Karzai is due to address a meeting of the 26 NATO (search) leaders Tuesday in the final session of their two-day summit.

Leaders from two dozen other nations are due to attend — from Afghanistan's Central Asian neighbors to traditionally neutral Europeans like Finland and Sweden, both of which plan to send extra troops to help NATO's operation in Afghanistan.

Karzai has long appealed for NATO to expand its force, which currently is limited to 6,500 soldiers in the capital Kabul and the northern city of Kunduz. His government welcomed Monday's decision by the NATO summit.

"We desperately need them to keep security," presidential spokesman Hamed Elmi said in Kabul. "It shows that the world wants to support us and that we are going in the right direction."

The second day of the NATO meeting is also expected to include further discussion of Iraq, where the United States surprised allies Monday by handing over sovereignty to the Iraqi government Monday, two days ahead of schedule.

NATO nations agreed to help train Iraq's armed forces, although differences remained over how they would implement the training plan.

In Afghanistan, NATO will also set up permanent peacekeeping teams in four more northern cities, freeing up the separate, 20,000-strong U.S.-led force pursuing Taliban-led militants to intensify its focus on the troubled south and east.
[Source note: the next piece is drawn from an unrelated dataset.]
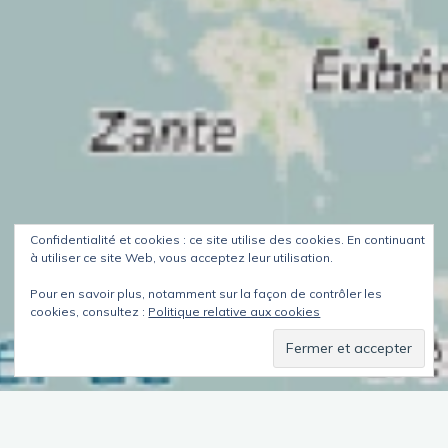
Confidentialité et cookies : ce site utilise des cookies. En continuant
à utiliser ce site Web, vous acceptez leur utilisation.
Pour en savoir plus, notamment sur la façon de contrôler les
cookies, consultez :
Politique relative aux cookies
The agreement follows months of delays as allied nations have been reluctant to provide troops and equipment for the expensive and dangerous mission.

NATO is eager to improve relations with the former Soviet nations who will join the meeting.

Alliance leaders will start the day with a special meeting with Ukraine's President Leonid Kuchma (search), where they are expected to back the government's plans to cut the 255,000-strong military by more than two-thirds. However they will warn Kuchma that Ukraine's stated aim of drawing closer to Western institutions will depend on strengthening democracy and human rights.

Later they will talk with leaders from the southern flank of the former Soviet Union, where NATO wants to improve cooperation in tackling terrorism.

"We will put special focus on engaging with our partners in the strategically important regions of the Caucasus and Central Asia," the alliance leaders said in a statement Monday.

They agreed to appoint a special representative to further develop ties with the regions.